Cheryl's publishing company, Memoria Press, now ships tens of thousands of copies of the popular program worldwide. Latina Christiana, which was originally designed to enable homeschool mothers with little or no experience in Latin to teach it to their children, has now become popular with elementary Latin teachers, and is a staple in many private schools across the country.

In 1998, Cheryl teamed up with Martin Cothran to add logic and classical rhetoric to Memoria Press’ classical program, filling out the trivium subjects. In recent years, Memoria Press has added more products and authors, becoming one of the premier sources of classical materials in the United States. All of the programs emphasize accessibility. “Classical education is not necessarily easy,” says Mrs. Lowe. “And a lot of work needs to be done by the teacher in order for students to be able to understand the material. We try to do that with our programs: we try to make classical education doable for teachers and parents.”

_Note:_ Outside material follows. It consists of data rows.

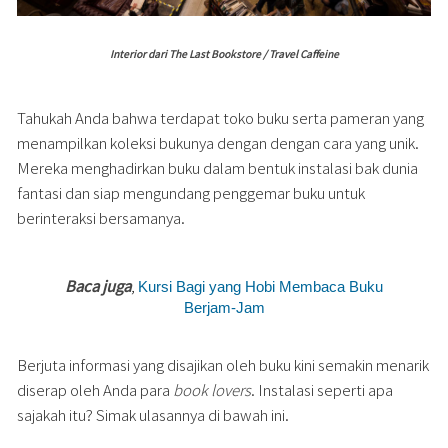
Interior dari The Last Bookstore / Travel Caffeine
Tahukah Anda bahwa terdapat toko buku serta pameran yang
menampilkan koleksi bukunya dengan dengan cara yang unik.
Mereka menghadirkan buku dalam bentuk instalasi bak dunia
fantasi dan siap mengundang penggemar buku untuk
berinteraksi bersamanya.
Baca juga
,
Kursi Bagi yang Hobi Membaca Buku
Berjam-Jam
Berjuta informasi yang disajikan oleh buku kini semakin menarik
diserap oleh Anda para
book lovers
. Instalasi seperti apa
sajakah itu? Simak ulasannya di bawah ini.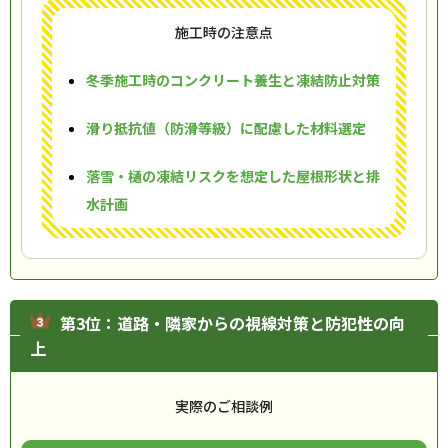
施工時の注意点
冬季施工時のコンクリート養生と凍結防止対策
滑り抵抗値（防滑等級）に配慮した材料選定
落雪・樋の凍結リスクを想定した屋根形状と排
水計画
第3位：道路・隣家からの視線対策と防犯性の向
上
実際のご相談例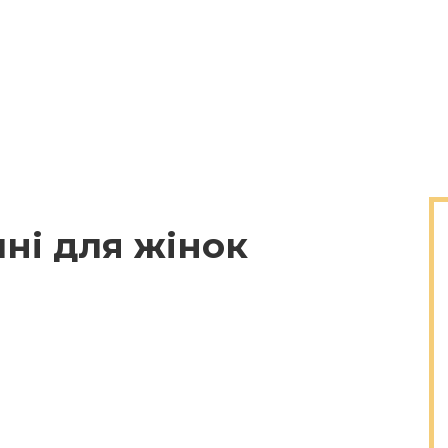
ні для жінок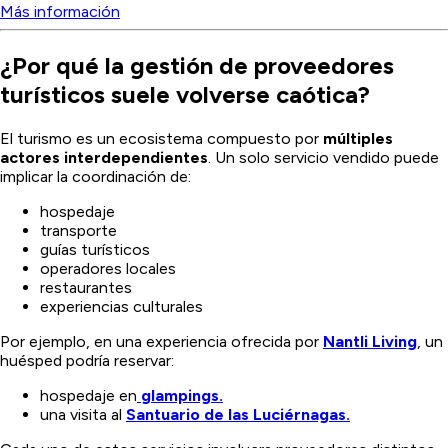
Más información
¿Por qué la gestión de proveedores
turísticos suele volverse caótica?
El turismo es un ecosistema compuesto por
múltiples
actores interdependientes
. Un solo servicio vendido puede
implicar la coordinación de:
hospedaje
transporte
guías turísticos
operadores locales
restaurantes
experiencias culturales
Por ejemplo, en una experiencia ofrecida por
Nantli Living
, un
huésped podría reservar:
hospedaje en
glampings.
una visita al
Santuario de las Luciérnagas.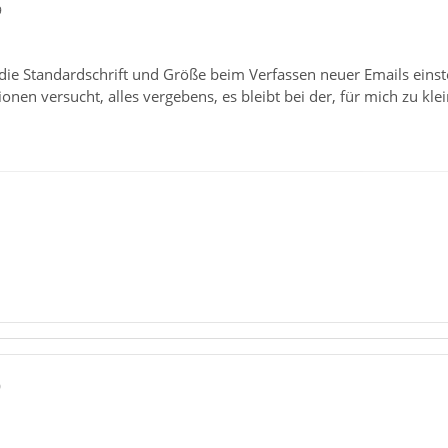
9
ie Standardschrift und Größe beim Verfassen neuer Emails einstel
onen versucht, alles vergebens, es bleibt bei der, für mich zu klei
0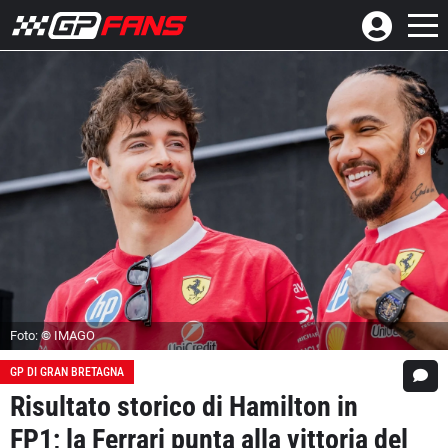
Foto: © IMAGO
GP DI GRAN BRETAGNA
Risultato storico di Hamilton in
FP1; la Ferrari punta alla vittoria del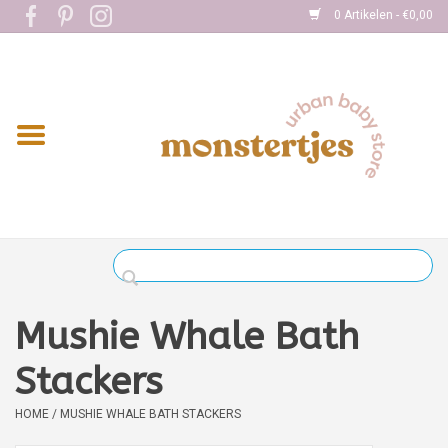
0 Artikelen - €0,00
Home
Eten
Kleding
Onderweg
Slapen
Spelen
Mushie Whale Bath
Verzorging
Stackers
HOME
/
MUSHIE WHALE BATH STACKERS
Boekjes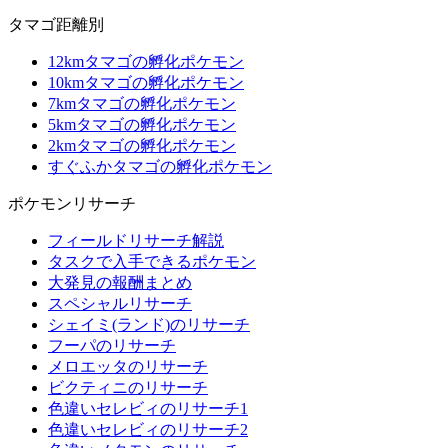
タマゴ距離別
12kmタマゴの孵化ポケモン
10kmタマゴの孵化ポケモン
7kmタマゴの孵化ポケモン
5kmタマゴの孵化ポケモン
2kmタマゴの孵化ポケモン
すぐふかタマゴの孵化ポケモン
ポケモンリサーチ
フィールドリサーチ解説
タスクで入手できるポケモン
大発見の報酬まとめ
スペシャルリサーチ
シェイミ(ランド)のリサーチ
フーパのリサーチ
メロエッタのリサーチ
ビクティニのリサーチ
色違いセレビィのリサーチ1
色違いセレビィのリサーチ2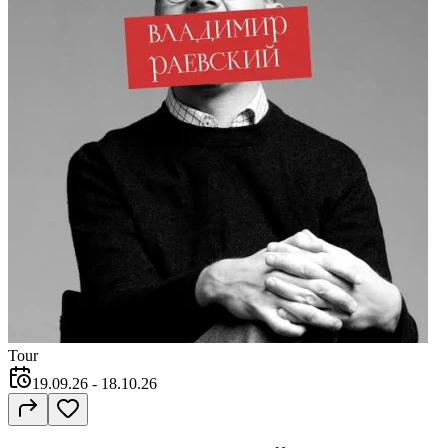
Tour
19.09.26
- 18.10.26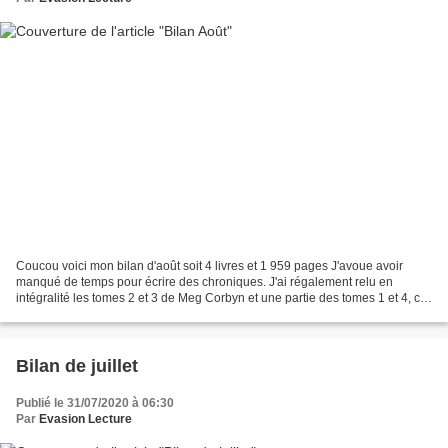
Coucou voici mon bilan d'août soit 4 livres et 1 959 pages J'avoue avoir
manqué de temps pour écrire des chroniques. J'ai régalement relu en
intégralité les tomes 2 et 3 de Meg Corbyn et une partie des tomes 1 et 4, ce
qui explique mon "faible score"...
Bilan de juillet
Publié le 31/07/2020 à 06:30
Par
Evasion Lecture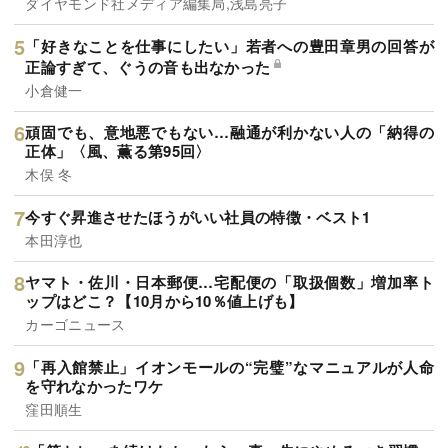
ダイヤモンド社メディア編集局,浅島亮子
「好きなことを仕事にしたい」若者への豊田章男の回答が
正論すぎて、ぐうの音も出なかった
小倉健一
頑固でも、意地悪でもない…融通が利かない人の「納得の
正体」〈風、薫る第95回〉
木俣 冬
今すぐ昇進させたほうがいい社員の特徴・ベスト1
本田淳也
ヤマト・佐川・日本郵便…宅配便の「取扱個数」増加率ト
ップはどこ？【10月から10％値上げも】
カーゴニュース
「再入館禁止」イオンモールの“完璧”なマニュアルが人命
を守れなかったワケ
窪田順生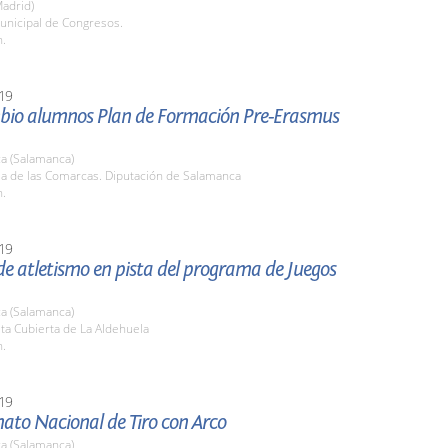
adrid)
unicipal de Congresos.
h.
19
bio alumnos Plan de Formación Pre-Erasmus
a (Salamanca)
la de las Comarcas. Diputación de Salamanca
h.
19
e atletismo en pista del programa de Juegos
a (Salamanca)
sta Cubierta de La Aldehuela
h.
19
to Nacional de Tiro con Arco
a (Salamanca)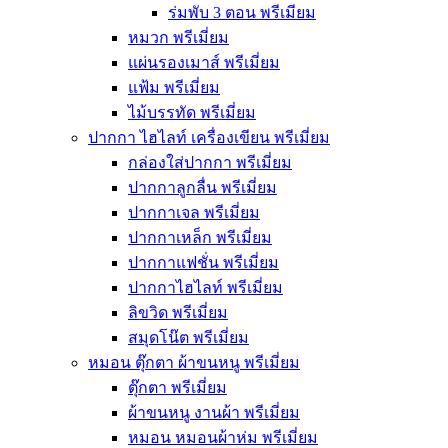
ร่มพับ 3 ตอน พรีเมียม
หมวก พรีเมี่ยม
แผ่นรองเมาส์ พรีเมี่ยม
แฟ้ม พรีเมี่ยม
ไม้บรรทัด พรีเมี่ยม
ปากกา ไฮไลท์ เครื่องเขียน พรีเมี่ยม
กล่องใส่ปากกา พรีเมี่ยม
ปากกาลูกลื่น พรีเมี่ยม
ปากกาเจล พรีเมี่ยม
ปากกาเหล็ก พรีเมี่ยม
ปากกาแฟชั่น พรีเมี่ยม
ปากกาไฮไลท์ พรีเมี่ยม
ลิขวิด พรีเมี่ยม
สมุดโน๊ต พรีเมี่ยม
หมอน ตุ๊กตา ผ้าขนหนู พรีเมี่ยม
ตุ๊กตา พรีเมี่ยม
ผ้าขนหนู งานผ้า พรีเมี่ยม
หมอน หมอนผ้าห่ม พรีเมี่ยม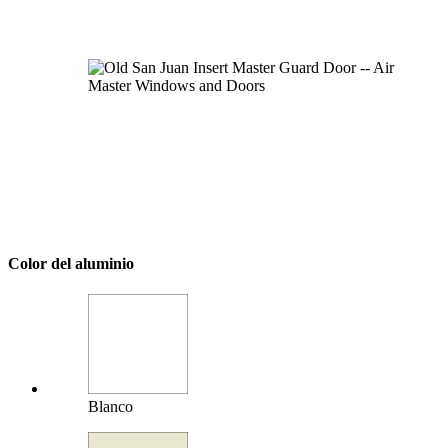
Color del aluminio
Blanco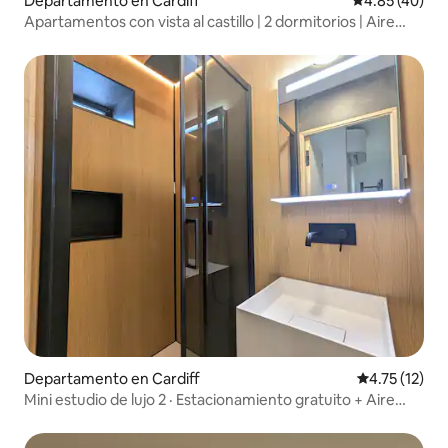
Departamento en Cardiff
Calificación 
4.85 (40)
Apartamentos con vista al castillo | 2 dormitorios | Aire
acondicionado
Departamento en Cardiff
Calificación 
4.75 (12)
Mini estudio de lujo 2 · Estacionamiento gratuito + Aire
acondicionado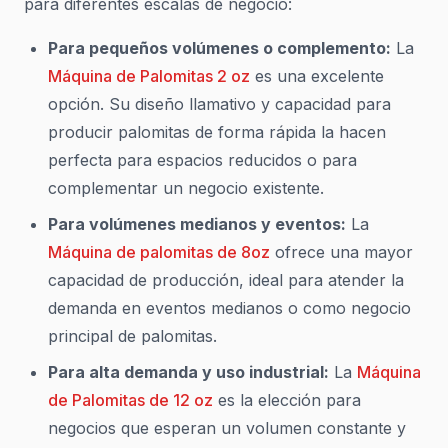
para diferentes escalas de negocio:
Para pequeños volúmenes o complemento:
La
Máquina de Palomitas 2 oz
es una excelente
opción. Su diseño llamativo y capacidad para
producir palomitas de forma rápida la hacen
perfecta para espacios reducidos o para
complementar un negocio existente.
Para volúmenes medianos y eventos:
La
Máquina de palomitas de 8oz
ofrece una mayor
capacidad de producción, ideal para atender la
demanda en eventos medianos o como negocio
principal de palomitas.
Para alta demanda y uso industrial:
La
Máquina
de Palomitas de 12 oz
es la elección para
negocios que esperan un volumen constante y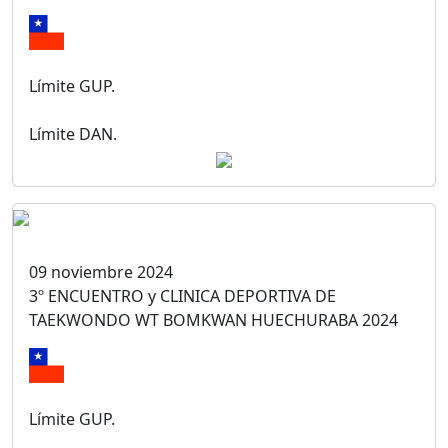
Límite GUP.
Límite DAN.
09 noviembre 2024
3º ENCUENTRO y CLINICA DEPORTIVA DE
TAEKWONDO WT BOMKWAN HUECHURABA 2024
Límite GUP.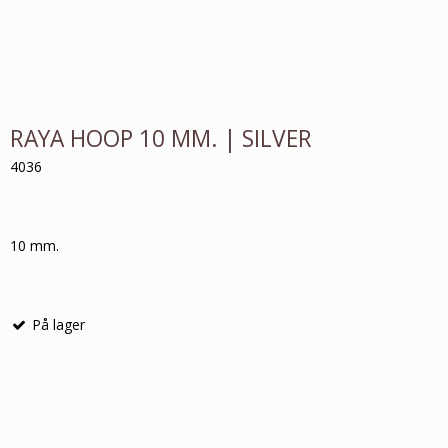
RAYA HOOP 10 MM. | SILVER
4036
10 mm.
På lager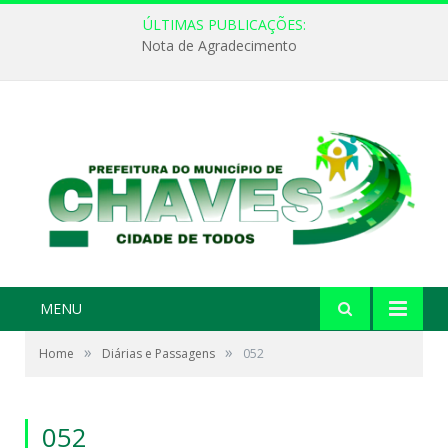
ÚLTIMAS PUBLICAÇÕES:
Nota de Agradecimento
MENU
»
»
Home
Diárias e Passagens
052
052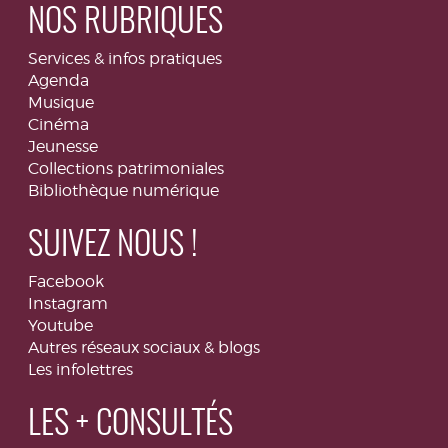
NOS RUBRIQUES
Services & infos pratiques
Agenda
Musique
Cinéma
Jeunesse
Collections patrimoniales
Bibliothèque numérique
SUIVEZ NOUS !
Facebook
Instagram
Youtube
Autres réseaux sociaux & blogs
Les infolettres
LES + CONSULTÉS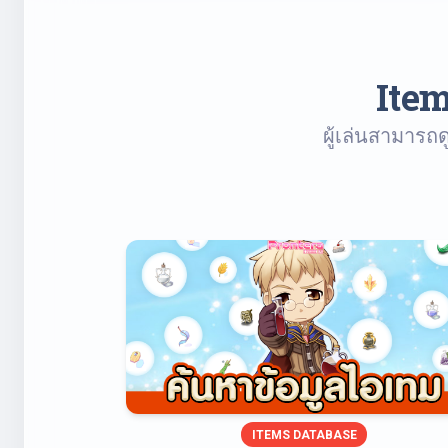
Item
ผู้เล่นสามารถด
ITEMS DATABASE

Both of Cheryl’s sons now help in the production and distribution of Memoria Press material. Brian, Cheryl’s younger son, who has degrees in physics (Transylvania University), electrical engineering (Virginia Tech), and law (top of his class at Vanderbilt), runs the business aspects of the publishing company, doing everything from developing the website to installing the phone system.

Memoria Press authors develop and teach their courses in Highlands Latin School classrooms. Highlands was founded in 2000, when families who had attended Cheryl’s one-room Latin school urged her to expand the curriculum. With the help of Leigh Lowe (married to Cheryl’s son Brian), who undertook the task of learning Latin and teaching the elementary students, Cheryl began to concentrate on teaching advanced Latin and developing additional courses. With the addition of two new directors, Marcia Cassady and Martin Cothran, and a dozen outstanding teachers, Cheryl's vision for a classical Christian school that serves the needs of Highlands Latin's founding families and the wider community has become a reality.

Highlands Latin School
Leigh Lowe at HLS

Cheryl has often tapped the parent community for the faculty, which is the school's extraordinary strength, but the staff now includes several professional classical teachers with long resumes in their fields. Several faculty members are also parents who have witnessed the tremendous benefits of classical education in their children. The entire faculty has profound respect for Cheryl's unerring instincts for educating the mind and character.

“I wanted to create a model school to develop a classical course of studies, as well as a model school organization,” says Mrs. Lowe, whose ideas of school organization were modelled in the medieval universities, which were run by teachers.

What’s in store for the future? Highlands is looking at both growing the school at its present location (the historic Frankfort Road district of Louisville) and opening another campus across town. Whatever happens, it will be an outworking of Cheryl Lowe’s fertile educational vision.